Communication styles need to be adjusted and adapted depending on the target audience and situation

Communication styles need to be adjusted and adapted depending on the target audience and situation. This is done by considering how you want to communicate effectively. One way of doing this would be by working out if the most effective style of communication is written or verbal. And after this has been decided there are more requirements to take into account for the audience that you are communicating with. This can include factors such as age, disabilities and whether or not the environment is formal or informal. An example to give would be communicating with a younger audience, younger people tend to have short attention spans, and older people tend to be more patient and able to sit for a longer period of time, although neither of these are complete facts, they are something to consider. Another example could be something such as disabilities and taking these into account, if you are planning on holding a meeting or host an open talk, to people inside the company, or to the general public, it is always worth taking into account those who may have special needs or disabilities. For example, if you decide to try and communication via a written means, is there are a way to access the information online, or to request a copy with large fonts for partially sighted people. And if it’s decided to communicate verbally, there are considerations to be made here as well, there could be people with impaired hearing, or people who are deaf. This may mean they would need a written copy of the information, someone to interpret for them, or maybe even if they lip read, allocating them a seating position that allows them to do so clearly. People with mobility problems as well, someone could be temporarily injured and may be on crutches, or there could be someone in a wheelchair, this would mean there would need to be preparations, or equipment available and at hand to help them with ease of access.

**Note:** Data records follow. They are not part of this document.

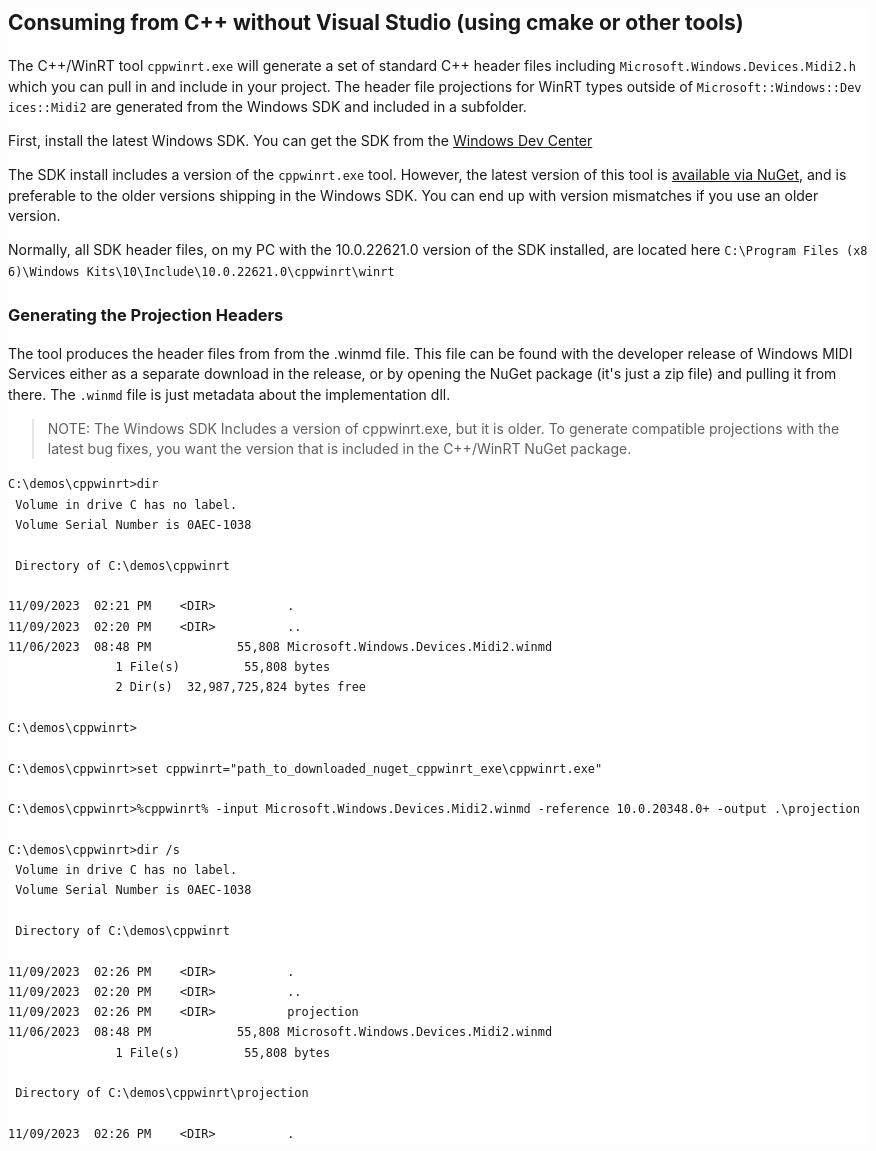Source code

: ## Consuming from C++ without Visual Studio (using cmake or other tools)

The C++/WinRT tool `cppwinrt.exe` will generate a set of standard C++ header files including `Microsoft.Windows.Devices.Midi2.h` which you can pull in and include in your project. The header file projections for WinRT types outside of `Microsoft::Windows::Devices::Midi2` are generated from the Windows SDK and included in a subfolder. 

First, install the latest Windows SDK. You can get the SDK from the [Windows Dev Center](https://developer.microsoft.com/windows/downloads/windows-sdk/)

The SDK install includes a version  of the `cppwinrt.exe` tool. However, the latest version of this tool is [available via NuGet](https://www.nuget.org/packages/Microsoft.Windows.CppWinRT/), and is preferable to the older versions shipping in the Windows SDK. You can end up with version mismatches if you use an older version.

Normally, all SDK header files, on my PC with the 10.0.22621.0 version of the SDK installed, are located here
`C:\Program Files (x86)\Windows Kits\10\Include\10.0.22621.0\cppwinrt\winrt`

### Generating the Projection Headers

The tool produces the header files from from the .winmd file. This file can be found with the developer release of Windows MIDI Services either as a separate download in the release, or by opening the NuGet package (it's just a zip file) and pulling it from there. The `.winmd` file is just metadata about the implementation dll.

> NOTE: The Windows SDK Includes a version of cppwinrt.exe, but it is older. To generate compatible projections with the latest bug fixes, you want the version that is included in the C++/WinRT NuGet package.

```
C:\demos\cppwinrt>dir
 Volume in drive C has no label.
 Volume Serial Number is 0AEC-1038

 Directory of C:\demos\cppwinrt

11/09/2023  02:21 PM    <DIR>          .
11/09/2023  02:20 PM    <DIR>          ..
11/06/2023  08:48 PM            55,808 Microsoft.Windows.Devices.Midi2.winmd
               1 File(s)         55,808 bytes
               2 Dir(s)  32,987,725,824 bytes free

C:\demos\cppwinrt>

C:\demos\cppwinrt>set cppwinrt="path_to_downloaded_nuget_cppwinrt_exe\cppwinrt.exe"

C:\demos\cppwinrt>%cppwinrt% -input Microsoft.Windows.Devices.Midi2.winmd -reference 10.0.20348.0+ -output .\projection

C:\demos\cppwinrt>dir /s
 Volume in drive C has no label.
 Volume Serial Number is 0AEC-1038

 Directory of C:\demos\cppwinrt

11/09/2023  02:26 PM    <DIR>          .
11/09/2023  02:20 PM    <DIR>          ..
11/09/2023  02:26 PM    <DIR>          projection
11/06/2023  08:48 PM            55,808 Microsoft.Windows.Devices.Midi2.winmd
               1 File(s)         55,808 bytes

 Directory of C:\demos\cppwinrt\projection

11/09/2023  02:26 PM    <DIR>          .
```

There is also a difference between levels of detail when communicating with people who are external to the organisation, such as customers, suppliers or people from other organisations, or people who regulate your organisation. For example, within an organisation there may not need to be as much levels of detail, people may know what you are talking about or asking with a few simple words, maybe the level of detail increases when there is someone new hired, but soon they will learn what people mean, and they will need less detail. But, to people externally, they may require or need more levels of detail to understand what your organisation is either proposing to them, or asking of them if they are suppliers or contractors. With more detail there can be less chance of being misunderstood, but if there is a misunderstanding it is always good to clarify if someone is confused, but if there is a lack of detail, the person may not need clarifying, because they could be missing a vital piece of information, so this would be a breakdown in communication which could end poorly for the organisation and the external party.